Hi,  I mainly use my Panasonic GH3 for Video but also would like to use it for stills so am looking for a flash unit.  Was wondering what people recommend?  I did find the YONGNUO Speedlite YN560 II which looks quite good but dont think is does TTL.  From what I can gather only the Metz and Panasonic ones do.  Can I use Olympus flashes to do TTL metering with the GH3?

Ben

PS I am on a bit of a budget which is why I am looking at the YONGNUO.


----------



## Buckster (Dec 28, 2012)

Yongnuo has a couple of flashes out now that are capable of providing ETTL, if you really think you need that feature:

Amazon.com: Yongnuo ETTL

I have a couple of the YN-565EX ETTL models and they work great alongside my genuine Canon 580 EXII flashes.


----------



## funkytwig (Dec 28, 2012)

Buckster said:


> Yongnuo has a couple of flashes out now that are capable of providing ETTL, if you really think you need that feature:
> 
> Amazon.com: Yongnuo ETTL
> 
> I have a couple of the YN-565EX ETTL models and they work great alongside my genuine Canon 580 EXII flashes.



I was asking about Panasonic GH3, I know there are versions of there flashes that do ETTL with Nikon and Canon but do not believe they do a similar one for GH2/3.   

You seem to be implying ETTL is not really necessary, can you please expand on this (I have done very little flash photography).

Ben


----------



## Buckster (Dec 28, 2012)

funkytwig said:


> Buckster said:
> 
> 
> > Yongnuo has a couple of flashes out now that are capable of providing ETTL, if you really think you need that feature:
> ...


Ah, yes... Panasonic TTL.  Sorry about that.  I have no idea what's available for Panasonic cameras in that regard.

As for not needing TTL on flashes, while I find it can be handy in certain "run and gun" situations, like at parties, for the most part I don't find a need or even desire to use it, preferring to dial in what I want specifically for each flash used in the shoot instead while setting up.   Then again, I'm mostly a studio shooter who prefers total control over every aspect of the shoot, including every light involved.

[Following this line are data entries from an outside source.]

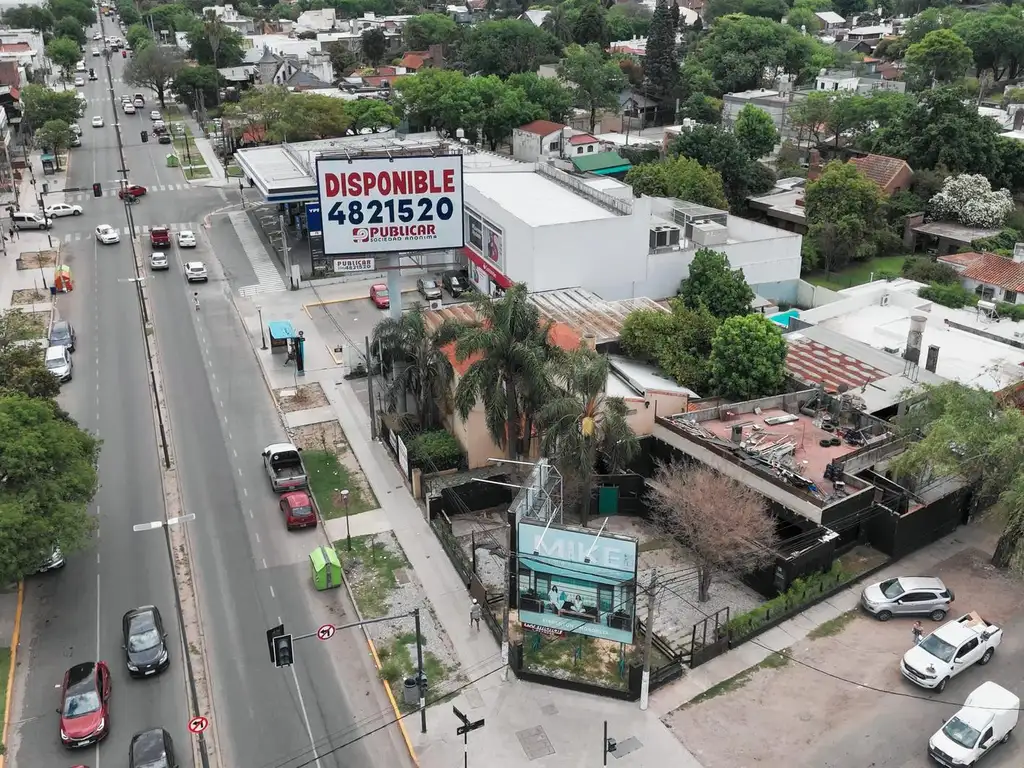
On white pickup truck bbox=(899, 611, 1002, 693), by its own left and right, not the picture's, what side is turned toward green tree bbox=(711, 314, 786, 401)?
right

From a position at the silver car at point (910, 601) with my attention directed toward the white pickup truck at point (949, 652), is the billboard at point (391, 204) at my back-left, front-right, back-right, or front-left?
back-right

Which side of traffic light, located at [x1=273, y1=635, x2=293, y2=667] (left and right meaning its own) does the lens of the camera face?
front

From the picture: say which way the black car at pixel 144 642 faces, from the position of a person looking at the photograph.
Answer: facing the viewer

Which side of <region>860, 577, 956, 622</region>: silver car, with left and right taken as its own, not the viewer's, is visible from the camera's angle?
left

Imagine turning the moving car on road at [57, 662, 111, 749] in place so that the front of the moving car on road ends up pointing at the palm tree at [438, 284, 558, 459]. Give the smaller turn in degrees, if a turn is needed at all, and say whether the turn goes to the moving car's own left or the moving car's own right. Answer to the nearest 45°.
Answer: approximately 90° to the moving car's own left

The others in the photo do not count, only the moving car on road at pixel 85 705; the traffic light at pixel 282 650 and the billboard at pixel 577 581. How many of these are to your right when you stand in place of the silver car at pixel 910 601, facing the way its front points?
0

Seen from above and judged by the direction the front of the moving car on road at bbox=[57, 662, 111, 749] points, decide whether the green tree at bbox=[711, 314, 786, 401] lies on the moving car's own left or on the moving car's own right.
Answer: on the moving car's own left

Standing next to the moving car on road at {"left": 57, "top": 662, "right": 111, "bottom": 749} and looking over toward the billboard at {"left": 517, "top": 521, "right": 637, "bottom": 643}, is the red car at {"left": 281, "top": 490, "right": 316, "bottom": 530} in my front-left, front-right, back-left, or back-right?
front-left

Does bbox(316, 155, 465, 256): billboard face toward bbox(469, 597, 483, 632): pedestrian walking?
yes

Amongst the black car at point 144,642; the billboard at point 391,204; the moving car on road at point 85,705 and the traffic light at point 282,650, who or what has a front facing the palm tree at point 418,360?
the billboard

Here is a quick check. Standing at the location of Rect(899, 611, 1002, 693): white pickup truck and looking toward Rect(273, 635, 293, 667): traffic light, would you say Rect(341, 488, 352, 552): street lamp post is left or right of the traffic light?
right

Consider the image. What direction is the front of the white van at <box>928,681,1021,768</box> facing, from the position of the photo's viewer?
facing the viewer and to the left of the viewer

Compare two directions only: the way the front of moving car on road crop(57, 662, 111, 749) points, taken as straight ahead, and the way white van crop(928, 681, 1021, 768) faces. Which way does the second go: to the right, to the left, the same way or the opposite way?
to the right

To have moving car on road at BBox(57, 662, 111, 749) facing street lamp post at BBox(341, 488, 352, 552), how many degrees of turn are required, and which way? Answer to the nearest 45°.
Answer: approximately 135° to its left

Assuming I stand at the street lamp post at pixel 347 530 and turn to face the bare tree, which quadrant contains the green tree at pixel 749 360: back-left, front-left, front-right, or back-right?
front-left

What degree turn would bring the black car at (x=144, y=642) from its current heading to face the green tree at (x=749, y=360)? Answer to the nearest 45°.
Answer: approximately 90° to its left

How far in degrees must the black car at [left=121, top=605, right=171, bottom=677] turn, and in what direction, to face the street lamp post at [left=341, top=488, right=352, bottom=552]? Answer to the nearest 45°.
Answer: approximately 135° to its left

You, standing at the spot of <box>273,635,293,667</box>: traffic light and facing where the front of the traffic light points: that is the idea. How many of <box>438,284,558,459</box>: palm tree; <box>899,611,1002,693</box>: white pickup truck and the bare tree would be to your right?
0

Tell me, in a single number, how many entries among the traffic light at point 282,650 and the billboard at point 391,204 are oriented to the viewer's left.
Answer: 0

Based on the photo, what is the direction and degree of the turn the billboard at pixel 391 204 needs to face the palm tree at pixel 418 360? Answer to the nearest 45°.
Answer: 0° — it already faces it
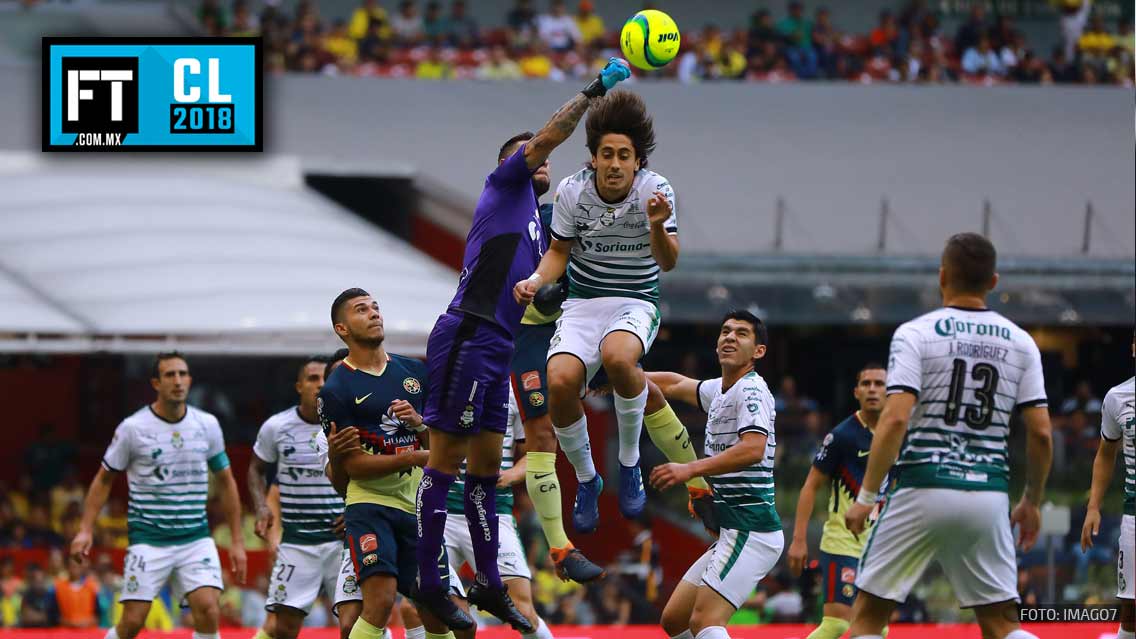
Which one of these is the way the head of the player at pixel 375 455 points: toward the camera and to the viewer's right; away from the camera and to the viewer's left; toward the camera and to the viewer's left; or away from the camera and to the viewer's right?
toward the camera and to the viewer's right

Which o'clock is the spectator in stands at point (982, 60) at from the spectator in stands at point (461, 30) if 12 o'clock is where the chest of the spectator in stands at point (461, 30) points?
the spectator in stands at point (982, 60) is roughly at 9 o'clock from the spectator in stands at point (461, 30).

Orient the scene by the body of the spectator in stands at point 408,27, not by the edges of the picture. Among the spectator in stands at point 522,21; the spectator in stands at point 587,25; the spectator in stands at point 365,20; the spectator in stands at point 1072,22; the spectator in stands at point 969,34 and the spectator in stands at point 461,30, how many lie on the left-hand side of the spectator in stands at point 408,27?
5

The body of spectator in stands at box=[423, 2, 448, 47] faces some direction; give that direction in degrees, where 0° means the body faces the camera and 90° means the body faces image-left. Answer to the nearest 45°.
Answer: approximately 0°

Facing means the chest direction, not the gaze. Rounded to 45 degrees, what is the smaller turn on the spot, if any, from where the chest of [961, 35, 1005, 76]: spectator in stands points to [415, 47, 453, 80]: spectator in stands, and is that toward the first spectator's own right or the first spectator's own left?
approximately 45° to the first spectator's own right

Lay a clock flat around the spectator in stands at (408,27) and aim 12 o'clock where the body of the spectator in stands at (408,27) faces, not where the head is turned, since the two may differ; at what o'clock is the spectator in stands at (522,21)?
the spectator in stands at (522,21) is roughly at 9 o'clock from the spectator in stands at (408,27).

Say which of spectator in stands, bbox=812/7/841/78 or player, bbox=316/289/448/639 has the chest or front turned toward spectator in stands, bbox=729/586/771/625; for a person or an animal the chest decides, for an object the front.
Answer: spectator in stands, bbox=812/7/841/78

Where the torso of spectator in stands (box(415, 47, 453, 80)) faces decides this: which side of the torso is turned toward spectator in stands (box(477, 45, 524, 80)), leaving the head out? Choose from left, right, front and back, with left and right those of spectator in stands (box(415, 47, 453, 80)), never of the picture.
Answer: left

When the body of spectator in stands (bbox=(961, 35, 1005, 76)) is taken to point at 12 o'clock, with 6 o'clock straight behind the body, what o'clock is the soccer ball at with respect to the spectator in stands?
The soccer ball is roughly at 12 o'clock from the spectator in stands.
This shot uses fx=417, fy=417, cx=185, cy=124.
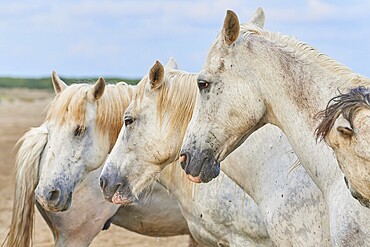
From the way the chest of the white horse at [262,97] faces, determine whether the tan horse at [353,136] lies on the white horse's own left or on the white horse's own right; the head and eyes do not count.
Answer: on the white horse's own left

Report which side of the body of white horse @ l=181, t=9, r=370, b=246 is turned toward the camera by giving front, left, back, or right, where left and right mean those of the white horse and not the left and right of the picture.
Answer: left

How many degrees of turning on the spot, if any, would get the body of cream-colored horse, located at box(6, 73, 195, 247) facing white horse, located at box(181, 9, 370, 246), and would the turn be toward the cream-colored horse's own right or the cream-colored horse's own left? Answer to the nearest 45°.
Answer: approximately 90° to the cream-colored horse's own left

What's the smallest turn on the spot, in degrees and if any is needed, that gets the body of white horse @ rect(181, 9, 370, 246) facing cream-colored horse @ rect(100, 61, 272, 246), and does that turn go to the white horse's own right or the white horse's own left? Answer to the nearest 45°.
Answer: approximately 45° to the white horse's own right

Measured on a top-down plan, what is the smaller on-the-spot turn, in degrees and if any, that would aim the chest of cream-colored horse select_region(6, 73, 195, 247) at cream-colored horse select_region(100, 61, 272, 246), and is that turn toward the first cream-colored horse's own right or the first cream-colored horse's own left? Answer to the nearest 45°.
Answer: approximately 90° to the first cream-colored horse's own left

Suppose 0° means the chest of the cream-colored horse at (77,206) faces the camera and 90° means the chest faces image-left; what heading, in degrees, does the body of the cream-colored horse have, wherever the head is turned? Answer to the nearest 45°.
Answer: approximately 45°

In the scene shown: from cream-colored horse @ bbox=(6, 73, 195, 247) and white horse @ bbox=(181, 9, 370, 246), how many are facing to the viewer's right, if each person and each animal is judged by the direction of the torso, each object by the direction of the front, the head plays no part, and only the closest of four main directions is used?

It's probably due to me having learned that way on gear from the 60's and 70's that didn't have the luxury of "auto" this and that, including TTL for flashes.  Also, when I'm using studio strobes rather than speedlights, it's necessary (given studio strobes I use) to dial them in by hand.


----------



## greybeard (Dec 28, 2012)

To avoid disappointment, get the Panasonic flash made for your camera.


----------



## funkytwig (Dec 28, 2012)

greybeard said:


> To avoid disappointment, get the Panasonic flash made for your camera.



Are you saying the Metz ones are not worth considering, I have always found them to be excellent with Canon.


----------